So, probably our lukewarm projections on output going forward are more predicated on the basis of the expansion of potential output. Investment has been quite subdued. There are a number of problems in some sectors that are impairing productive capacity, so the main issues to be tackled are related to precisely that—how to improve the productive capacity—rather than the more traditional macro balance kinds of discussions. Do you want to say something about this?

MR. TERRIER: Just to add that obviously, last year and this, output has been negatively affected by drought and its impact on electricity production. Our negative GDP projection for this year also reflects some negative developments in the oil sector, and we project a very small GDP increase in 2011.

QUESTION: Excuse me. What about the second part of my question regarding the relationship between Venezuela and the International Monetary Fund or the World Bank, considering that Venezuela announced some time ago that it was going to leave the international financial system?

MR. EYZAGUIRRE: Well, message is the same as the one that I was conveying before in my general remarks about the interdependence of the different countries in today's world economy. Countries need to know a lot about what other countries are doing, and each of them needs to know what each specific country is doing to coordinate policies appropriately.

So, it is good for Venezuela and for the rest of the world that Venezuelan policies are fully factored into the policies of the other countries, and the other countries' policies are fully factored into Venezuelan policies, independent of what their particular decisions on what to do are. That is what these fora, like the World Bank, and especially the International Monetary Fund, are all about—the interchange of experience and the ability to take your policy decisions with full information.

---

TASKS AND EXERCISES:
a. Pull from the briefing transcript the passage that begins at the words "So, it is good" and ends after the words "with full information.", copying it word for word.
b. In the briefing transcript, what does Mr. Terrier say has negatively affected output last year and this?

RECORD EXTRACTS:
---

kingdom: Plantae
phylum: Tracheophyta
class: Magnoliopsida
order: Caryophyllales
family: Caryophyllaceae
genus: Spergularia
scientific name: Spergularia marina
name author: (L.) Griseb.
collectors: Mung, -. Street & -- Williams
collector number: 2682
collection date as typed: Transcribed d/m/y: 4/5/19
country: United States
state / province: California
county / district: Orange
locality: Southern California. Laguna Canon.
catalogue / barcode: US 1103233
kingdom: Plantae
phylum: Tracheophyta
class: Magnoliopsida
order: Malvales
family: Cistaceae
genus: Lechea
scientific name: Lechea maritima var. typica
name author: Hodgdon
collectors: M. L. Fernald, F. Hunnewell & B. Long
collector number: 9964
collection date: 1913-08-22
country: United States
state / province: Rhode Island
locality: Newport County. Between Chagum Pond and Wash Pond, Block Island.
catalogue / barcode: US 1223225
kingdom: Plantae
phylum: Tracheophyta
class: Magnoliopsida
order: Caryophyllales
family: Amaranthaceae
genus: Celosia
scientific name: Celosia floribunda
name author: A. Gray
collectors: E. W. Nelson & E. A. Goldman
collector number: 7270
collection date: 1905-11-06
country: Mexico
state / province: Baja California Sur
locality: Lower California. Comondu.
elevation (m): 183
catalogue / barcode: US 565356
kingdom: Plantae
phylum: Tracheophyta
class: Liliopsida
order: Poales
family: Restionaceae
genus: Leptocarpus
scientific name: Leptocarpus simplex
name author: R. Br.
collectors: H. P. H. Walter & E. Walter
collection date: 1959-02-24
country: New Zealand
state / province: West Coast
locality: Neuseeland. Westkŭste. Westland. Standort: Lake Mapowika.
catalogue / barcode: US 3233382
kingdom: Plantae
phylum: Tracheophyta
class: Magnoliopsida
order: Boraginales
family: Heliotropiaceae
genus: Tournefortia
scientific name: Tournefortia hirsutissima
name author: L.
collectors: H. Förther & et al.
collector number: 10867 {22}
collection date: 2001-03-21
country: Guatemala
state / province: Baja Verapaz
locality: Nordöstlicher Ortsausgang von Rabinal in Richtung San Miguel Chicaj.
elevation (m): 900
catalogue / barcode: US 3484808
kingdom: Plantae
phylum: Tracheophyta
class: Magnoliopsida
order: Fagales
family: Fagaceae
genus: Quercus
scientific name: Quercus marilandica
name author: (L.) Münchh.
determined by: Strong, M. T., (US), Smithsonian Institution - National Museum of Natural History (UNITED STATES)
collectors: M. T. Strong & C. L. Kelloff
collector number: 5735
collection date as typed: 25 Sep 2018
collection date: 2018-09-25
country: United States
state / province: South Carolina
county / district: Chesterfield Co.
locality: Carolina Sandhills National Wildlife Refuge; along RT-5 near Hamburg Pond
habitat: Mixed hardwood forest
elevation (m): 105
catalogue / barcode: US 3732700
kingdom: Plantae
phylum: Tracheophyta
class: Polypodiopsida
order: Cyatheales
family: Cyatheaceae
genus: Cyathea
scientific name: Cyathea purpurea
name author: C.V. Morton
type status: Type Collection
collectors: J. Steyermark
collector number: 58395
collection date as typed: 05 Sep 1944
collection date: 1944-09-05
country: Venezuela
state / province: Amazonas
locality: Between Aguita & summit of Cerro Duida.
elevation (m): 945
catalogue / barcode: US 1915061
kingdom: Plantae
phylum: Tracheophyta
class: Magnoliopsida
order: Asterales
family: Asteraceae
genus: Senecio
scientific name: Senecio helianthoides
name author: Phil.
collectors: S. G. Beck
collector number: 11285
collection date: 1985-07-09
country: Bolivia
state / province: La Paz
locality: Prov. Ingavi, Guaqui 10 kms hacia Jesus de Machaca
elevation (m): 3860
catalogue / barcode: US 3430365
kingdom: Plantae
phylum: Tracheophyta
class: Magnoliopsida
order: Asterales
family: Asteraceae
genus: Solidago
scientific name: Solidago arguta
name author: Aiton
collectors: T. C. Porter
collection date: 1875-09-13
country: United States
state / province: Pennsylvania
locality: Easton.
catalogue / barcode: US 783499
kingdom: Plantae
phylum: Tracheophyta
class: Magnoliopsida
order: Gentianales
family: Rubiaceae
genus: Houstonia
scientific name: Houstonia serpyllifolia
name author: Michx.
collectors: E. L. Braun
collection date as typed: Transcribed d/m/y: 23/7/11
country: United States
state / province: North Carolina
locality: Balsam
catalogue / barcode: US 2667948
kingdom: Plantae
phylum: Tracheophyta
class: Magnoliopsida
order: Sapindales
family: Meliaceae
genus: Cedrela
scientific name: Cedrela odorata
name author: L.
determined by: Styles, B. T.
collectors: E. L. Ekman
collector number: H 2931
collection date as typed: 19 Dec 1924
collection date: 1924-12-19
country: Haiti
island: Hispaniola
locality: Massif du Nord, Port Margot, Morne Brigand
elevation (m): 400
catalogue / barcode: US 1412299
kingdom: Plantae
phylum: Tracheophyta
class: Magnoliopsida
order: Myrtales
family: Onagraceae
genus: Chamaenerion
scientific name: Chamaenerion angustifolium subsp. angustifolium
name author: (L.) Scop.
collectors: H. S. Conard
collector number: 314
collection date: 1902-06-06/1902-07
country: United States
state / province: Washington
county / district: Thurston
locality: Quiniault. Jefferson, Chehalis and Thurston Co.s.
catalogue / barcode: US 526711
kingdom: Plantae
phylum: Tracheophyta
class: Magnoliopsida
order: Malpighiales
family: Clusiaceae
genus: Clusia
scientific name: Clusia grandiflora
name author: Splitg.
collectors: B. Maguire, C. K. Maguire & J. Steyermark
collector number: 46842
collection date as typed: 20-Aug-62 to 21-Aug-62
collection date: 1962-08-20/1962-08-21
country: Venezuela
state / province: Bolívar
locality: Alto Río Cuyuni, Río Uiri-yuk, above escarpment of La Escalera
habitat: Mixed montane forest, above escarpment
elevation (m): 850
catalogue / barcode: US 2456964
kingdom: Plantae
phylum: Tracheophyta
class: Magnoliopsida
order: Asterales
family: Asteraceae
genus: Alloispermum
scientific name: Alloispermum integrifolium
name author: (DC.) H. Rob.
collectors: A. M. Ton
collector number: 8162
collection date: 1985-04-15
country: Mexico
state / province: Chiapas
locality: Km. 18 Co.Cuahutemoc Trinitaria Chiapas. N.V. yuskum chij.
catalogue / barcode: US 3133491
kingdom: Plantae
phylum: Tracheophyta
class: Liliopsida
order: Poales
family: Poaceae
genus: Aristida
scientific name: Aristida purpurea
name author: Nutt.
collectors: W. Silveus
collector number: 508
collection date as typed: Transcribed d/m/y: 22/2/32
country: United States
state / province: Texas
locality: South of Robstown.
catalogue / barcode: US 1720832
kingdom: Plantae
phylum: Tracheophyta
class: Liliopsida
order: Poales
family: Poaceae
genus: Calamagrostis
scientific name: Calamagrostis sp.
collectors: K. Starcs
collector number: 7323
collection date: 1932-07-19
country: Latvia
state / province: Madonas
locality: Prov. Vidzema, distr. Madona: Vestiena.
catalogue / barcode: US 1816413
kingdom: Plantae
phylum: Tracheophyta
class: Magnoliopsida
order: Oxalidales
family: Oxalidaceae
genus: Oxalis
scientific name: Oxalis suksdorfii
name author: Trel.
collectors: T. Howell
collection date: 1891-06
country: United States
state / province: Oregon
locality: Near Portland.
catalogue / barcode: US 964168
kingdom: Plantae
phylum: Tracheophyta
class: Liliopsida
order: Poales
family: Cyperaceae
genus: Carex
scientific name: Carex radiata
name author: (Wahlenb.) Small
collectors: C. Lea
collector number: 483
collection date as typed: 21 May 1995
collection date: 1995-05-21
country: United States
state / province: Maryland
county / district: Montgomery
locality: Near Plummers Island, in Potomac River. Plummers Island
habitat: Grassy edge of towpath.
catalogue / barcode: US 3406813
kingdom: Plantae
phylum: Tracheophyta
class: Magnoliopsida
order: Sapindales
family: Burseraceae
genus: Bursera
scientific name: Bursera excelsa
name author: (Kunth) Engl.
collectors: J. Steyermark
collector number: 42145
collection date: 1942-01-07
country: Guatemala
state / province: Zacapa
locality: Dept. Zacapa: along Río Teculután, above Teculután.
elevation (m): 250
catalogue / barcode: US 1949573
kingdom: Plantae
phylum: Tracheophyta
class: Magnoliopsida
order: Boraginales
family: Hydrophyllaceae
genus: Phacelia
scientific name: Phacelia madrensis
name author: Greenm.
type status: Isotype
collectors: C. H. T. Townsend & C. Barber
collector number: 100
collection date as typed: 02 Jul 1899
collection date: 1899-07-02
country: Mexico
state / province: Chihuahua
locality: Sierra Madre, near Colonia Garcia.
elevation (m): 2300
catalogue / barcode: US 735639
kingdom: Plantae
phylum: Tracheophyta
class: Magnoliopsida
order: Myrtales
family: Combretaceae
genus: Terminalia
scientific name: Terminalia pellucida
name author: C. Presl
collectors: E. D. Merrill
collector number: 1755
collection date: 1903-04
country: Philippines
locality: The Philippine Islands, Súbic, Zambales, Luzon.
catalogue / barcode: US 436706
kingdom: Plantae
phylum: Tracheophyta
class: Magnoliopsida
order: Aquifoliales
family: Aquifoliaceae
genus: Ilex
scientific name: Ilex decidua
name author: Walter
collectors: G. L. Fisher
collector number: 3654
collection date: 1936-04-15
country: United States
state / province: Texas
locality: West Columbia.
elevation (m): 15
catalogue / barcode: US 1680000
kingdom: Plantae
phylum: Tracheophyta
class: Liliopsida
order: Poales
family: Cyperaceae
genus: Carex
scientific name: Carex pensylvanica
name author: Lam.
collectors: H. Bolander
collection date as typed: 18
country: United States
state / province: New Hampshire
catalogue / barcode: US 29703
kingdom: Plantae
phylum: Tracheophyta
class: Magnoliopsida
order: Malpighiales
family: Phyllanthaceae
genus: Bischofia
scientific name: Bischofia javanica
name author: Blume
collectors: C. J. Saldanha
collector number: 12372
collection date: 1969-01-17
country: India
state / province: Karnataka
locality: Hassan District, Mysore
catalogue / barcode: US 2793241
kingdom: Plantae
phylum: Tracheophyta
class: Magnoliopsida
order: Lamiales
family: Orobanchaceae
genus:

---

FULL ANSWERS:
a.
So, it is good for Venezuela and for the rest of the world that Venezuelan policies are fully factored into the policies of the other countries, and the other countries' policies are fully factored into Venezuelan policies, independent of what their particular decisions on what to do are. That is what these fora, like the World Bank, and especially the International Monetary Fund, are all about—the interchange of experience and the ability to take your policy decisions with full information.

b. Drought and its impact on electricity production.